Quem olhar para o Alexandre Kulcinskaia – quase uma vida inteira a lutar contra o excesso de peso – não adivinha o mau garfo que ele é: “Odeio comer, sou muito esquisito”. A ponto de não saber indicar um prato preferido quando lhe pedem para eleger uma receita que seja a exceção. “A questão é essa, não há”, responde com uma pequena gargalhada.

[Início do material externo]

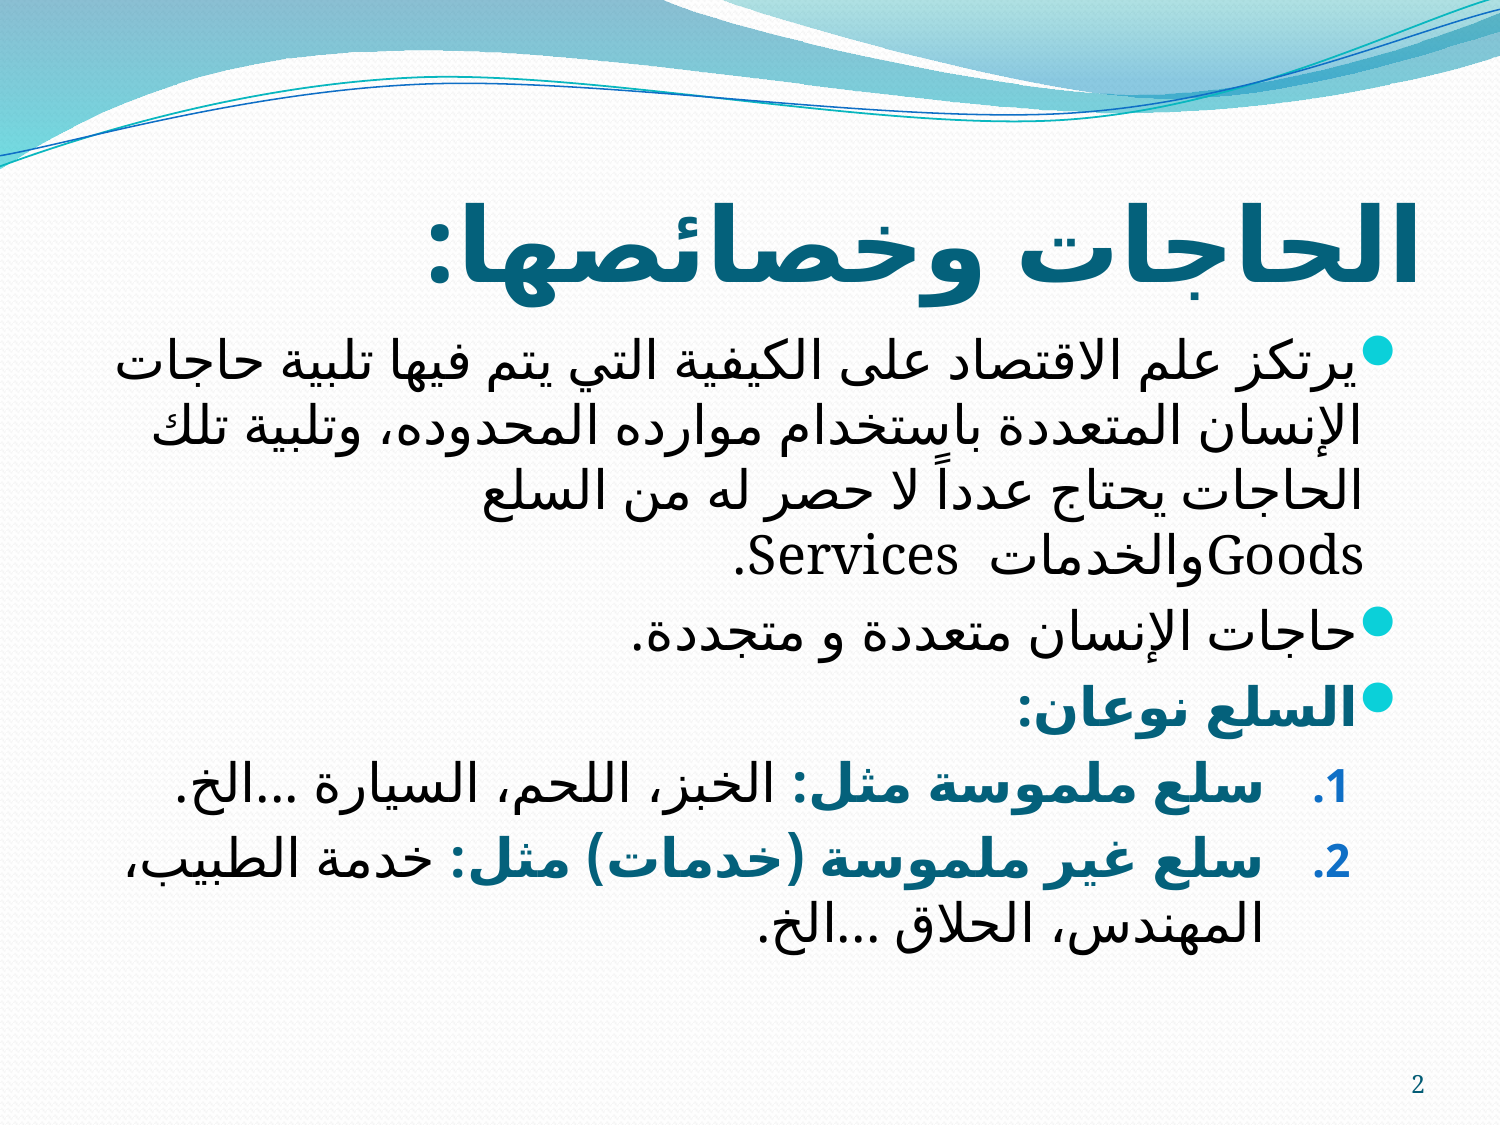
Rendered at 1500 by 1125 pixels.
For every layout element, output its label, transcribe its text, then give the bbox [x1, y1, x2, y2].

Sempre se lembra de ter sido assim. “Qualquer gordo lhe dirá que não come assim tanto que justifique os quilos a mais”, começa por dizer Alexandre, mas a verdade é que no seu caso o peso foi subindo sem qualquer evidência de haver relação com o que comia. “Comecei a engordar aí a partir dos seis ou sete anos, mas durante muito tempo isso nem sequer foi um problema”, recorda. Terá começado a ganhar consciência de que era obeso quando na escola foram surgindo alguns comentários de colegas, mas o olhar dos outros nunca o afetou particularmente. “Eu tinha peso a mais, mas outros usavam óculos ou tinham sinais no nariz... Gozaram certamente comigo, mas nunca me senti mal por causa disso, nunca fui a chorar para casa, porque simplesmente o que diziam não me incomodava”.
Durante muito tempo encarou o seu peso como “natural”. Alexandre diz que nunca se privou de nada por causa do físico XL – “nunca deixei de ir à praia ou de sair com os amigos” -, foi um adolescente com nota 16 a Educação Física e garante ter chegado aos 256 quilos sem nenhum dos problemas de saúde associados à obesidade, seja diabetes, hipertensão ou complicações cardíacas. Mas a perspetiva mudou quando, aos 17 anos, passou a ser seguido no Hospital Egas Moniz (encaminhado por uma médica do centro de saúde). Ouvir dizer que podia não chegar aos 40 anos foi um abanão. “Pareceu-me cedo para desaparecer”, diz. Focou-se então no objetivo de perder peso, para agora já com os tais 40 anos estabilizar nos 140 quilos, depois de uma cirurgia para colocação de uma banda gástrica. Casado e com dois filhos, espera manter uma boa relação com a balança.
Mensagens “pela positiva”
Alexandre é uma das pessoas que aceitou dar a cara pela campanha lançada internacionalmente esta quinta-feira pela European Coalition for People living with Obesity (ECPO), que tem como objetivo ajudar a combater o estigma e mudar a atitude das pessoas em relação ao excesso de peso e à obesidade. Como Marisa Marques, a outra portuguesa fotografada para o banco de imagens europeu criado pela ECPO, sabe que pedir ajuda e receber o tratamento e acompanhamento que necessita foi o caminho para garantir uma melhor qualidade de vida, e fez-lhe sentido participar ao ser desafiado pela Associação Portuguesa Contra a Obesidade Infantil (APCOI), por conhecer o trabalho desta associação e saber que estão no terreno com “mensagens pela positiva”. “Apostam na prevenção, sem o discurso da culpa, que é o mais habitual”, conclui.